Première organisation à révéler cette affaire, SOS Esclaves a ainsi fortement condamné « une apologie claire et nette de l’esclavage » que les dispositions de la loi 031/2015 criminalisent. Et de demander aux autorités mauritaniennes d’engager « une démarche globale pour lutter contre ces pratiques réactionnaires qui mettent en cause tous les efforts nationaux à instaurer une société égalitaire » et d’entreprendre « les investigations nécessaires pour s’assurer que ces déclarations rétrogrades n’aient pas été suivies de faits ». Le cas échéant, SOS Esclaves demande l’application des dispositions de la loi 031/2015 à l’encontre des responsables de ces criminelles pratiques.
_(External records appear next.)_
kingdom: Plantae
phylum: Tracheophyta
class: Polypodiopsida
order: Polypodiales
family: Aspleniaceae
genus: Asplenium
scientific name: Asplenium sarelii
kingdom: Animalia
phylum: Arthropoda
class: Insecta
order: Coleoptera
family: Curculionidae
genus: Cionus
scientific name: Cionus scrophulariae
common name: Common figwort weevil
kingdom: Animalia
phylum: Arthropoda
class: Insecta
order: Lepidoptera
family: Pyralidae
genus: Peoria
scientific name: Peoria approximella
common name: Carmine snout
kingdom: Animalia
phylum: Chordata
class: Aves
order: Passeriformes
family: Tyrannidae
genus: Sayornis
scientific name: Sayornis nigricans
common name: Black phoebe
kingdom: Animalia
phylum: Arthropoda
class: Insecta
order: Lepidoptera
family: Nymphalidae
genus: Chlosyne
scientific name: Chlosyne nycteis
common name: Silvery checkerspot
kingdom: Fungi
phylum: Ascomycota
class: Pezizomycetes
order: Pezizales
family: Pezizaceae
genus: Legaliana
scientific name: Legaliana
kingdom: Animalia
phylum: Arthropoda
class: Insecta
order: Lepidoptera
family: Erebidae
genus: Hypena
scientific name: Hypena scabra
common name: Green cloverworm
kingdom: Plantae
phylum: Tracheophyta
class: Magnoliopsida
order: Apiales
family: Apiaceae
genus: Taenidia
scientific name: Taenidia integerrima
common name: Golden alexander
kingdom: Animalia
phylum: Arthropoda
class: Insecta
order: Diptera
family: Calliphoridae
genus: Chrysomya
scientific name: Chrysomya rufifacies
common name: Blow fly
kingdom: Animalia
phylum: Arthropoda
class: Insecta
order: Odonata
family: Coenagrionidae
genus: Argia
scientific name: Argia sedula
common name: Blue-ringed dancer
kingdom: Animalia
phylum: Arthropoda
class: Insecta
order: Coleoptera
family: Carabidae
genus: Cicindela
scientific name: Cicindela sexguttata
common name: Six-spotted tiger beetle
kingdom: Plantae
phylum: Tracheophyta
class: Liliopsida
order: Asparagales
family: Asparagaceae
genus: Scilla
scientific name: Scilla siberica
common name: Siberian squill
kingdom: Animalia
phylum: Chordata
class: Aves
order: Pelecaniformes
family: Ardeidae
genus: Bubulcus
Soucieux de la stabilité, de l’unité et de la paix civile, gages de tout développement, le groupe Edebay El Yewm, composé de syndicalistes, politiques et acteurs de la Société civile a réagi tout aussi vigoureusement à cette situation préoccupante : « Si cette information se confirmait, elle constituerait un recul gravissime dans les droits de l’Homme, en général, et dans la lutte contre l’esclavage et de ses séquelles, en particulier, pourtant consacrés par la promulgation d’un puissant arsenal juridique et la mise en place d’une juridiction spécialisée ainsi que des départements ministériels inédits ».
Les défenseurs des droits de l’homme, politiques, syndicalistes et membres de mouvements associatifs sont ainsi unanimes à s’élever contre toute tentative d’atteindre aux droits fondamentaux de l’homme, ainsi que « toute action ou propos visant l’apologie de cette pratique ignominieuse et/ou sa perpétuation ». Ils engagent « l’État à assumer toutes ses responsabilités, en tant que garant du respect des lois et, par-delà, des dispositions de la Constitution faisant de l’esclavage un crime imprescriptible contre l’humanité. […] Les autorités doivent diligenter immédiatement une enquête indépendante et impartiale en vue de mettre la lumière sur cette question. […] Au cas où cette affaire serait confirmée, ses auteurs seront sévèrement punis, conformément aux prescriptions de la loi 31/2015 en vigueur ». Et de réclamer, enfin, « la mise en œuvre de mesures idoines, rapides et concertées, pour mettre fin aux dysfonctionnements structurelles inhérents aux pratiques de l’esclavage et de ses séquelles multidimensionnelles ».
Quant à la famille Egthafna Cheikh Saad Bouh incriminée dans ce scandale sans précédent, elle a qualifié de « mensonge » l’information donnée par SOS-Esclaves concernant l’octroi d’une femme hartani comme dot à Ouadane. Cette rumeur « sans fondement poursuit d’autres visées », selon le communiqué de la célèbre famille maraboutique, rendu public lundi 29 Mars 2021.
Pour sa part, la Commission nationale des Droits de l’homme a diligenté sa propre enquête. Accompagnés par un représentant des Nations Unies, deux membres de la CNDH se sont déplacés à Ouadane et ont interrogé les parties prenantes dans ce mariage. Leur conclusion était nette et sans bavure : A aucun moment, on n’a parlé d’esclave au cours de la cérémonie.